• **YOUR INSTRUCTIONS**:
Print the data below word for word, leaving out the pictures.

──────── DATA FOR PROCESSING

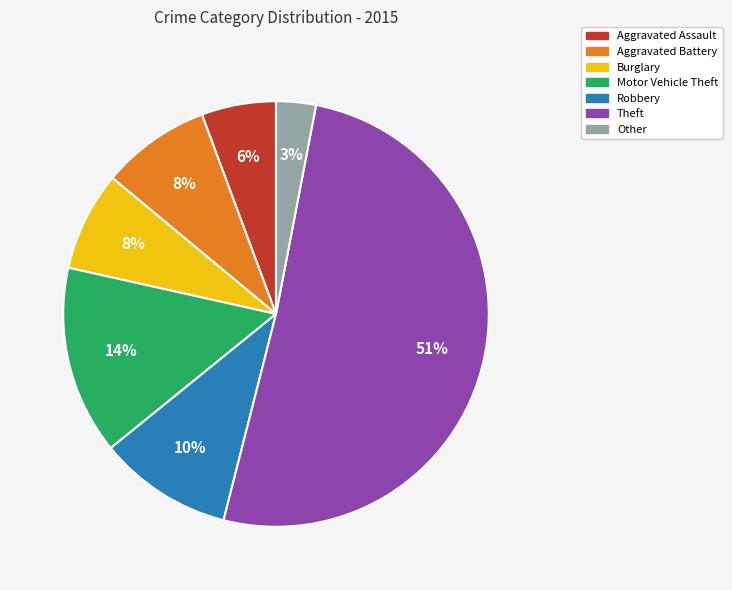

Is it true that Other is 3% of the pie?

True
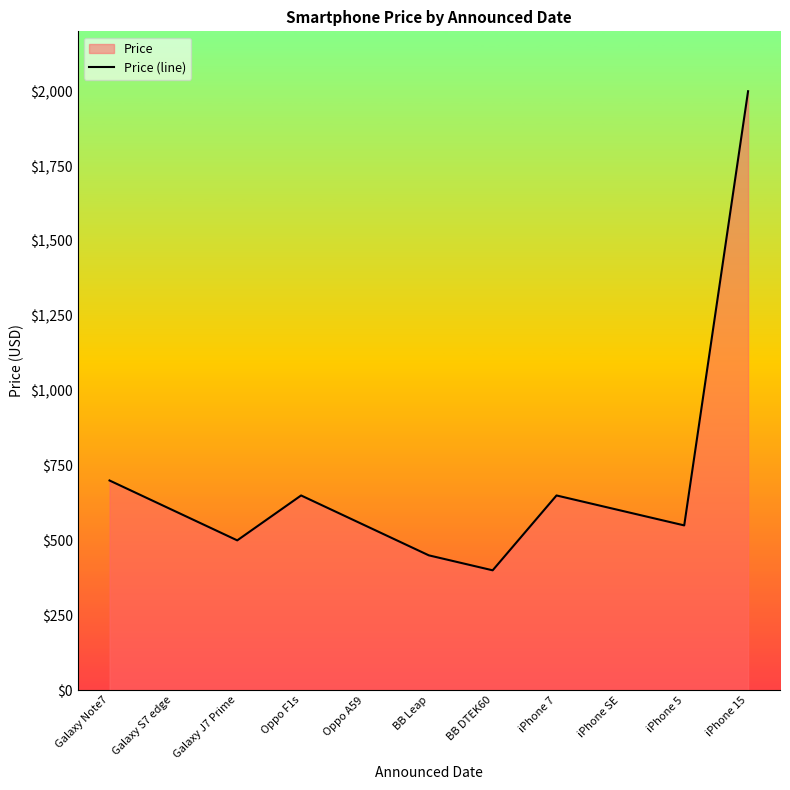

True or false: there are more than 1 points higher than both neighbors.

True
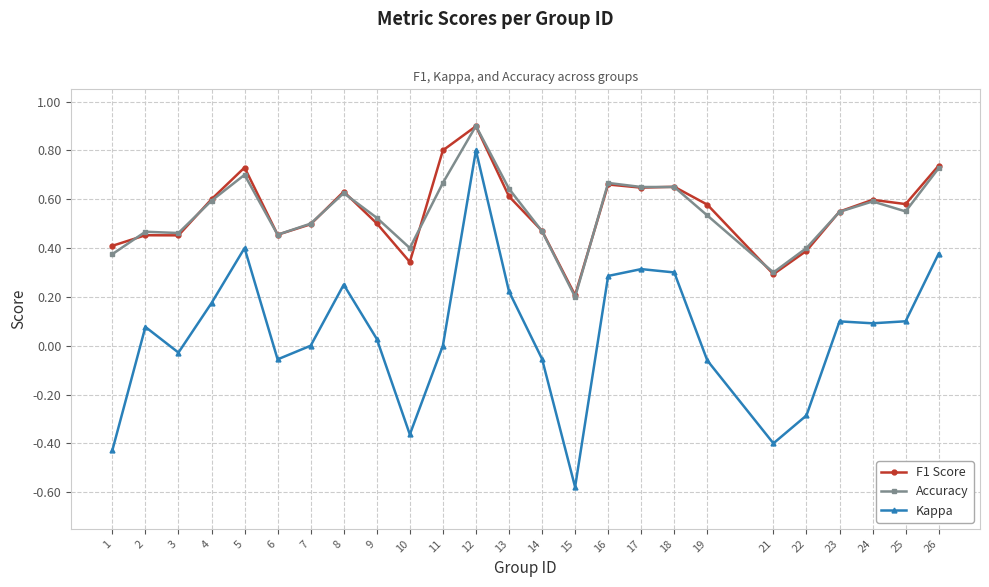

What are all the series names shown in the legend?

F1 Score, Accuracy, Kappa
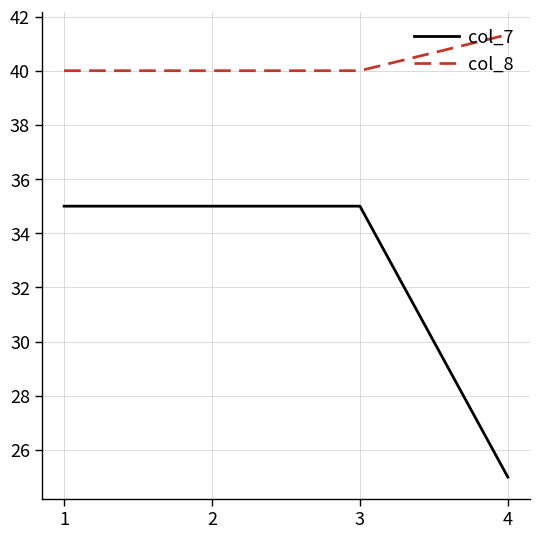

What is the greatest value displayed?

41.3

────────────────

• **ANSWER SPACE**:
Is it true that Other is 3% of the pie?

True

True or false: there are more than 1 points higher than both neighbors.

True

What are all the series names shown in the legend?

F1 Score, Accuracy, Kappa

What is the greatest value displayed?

41.3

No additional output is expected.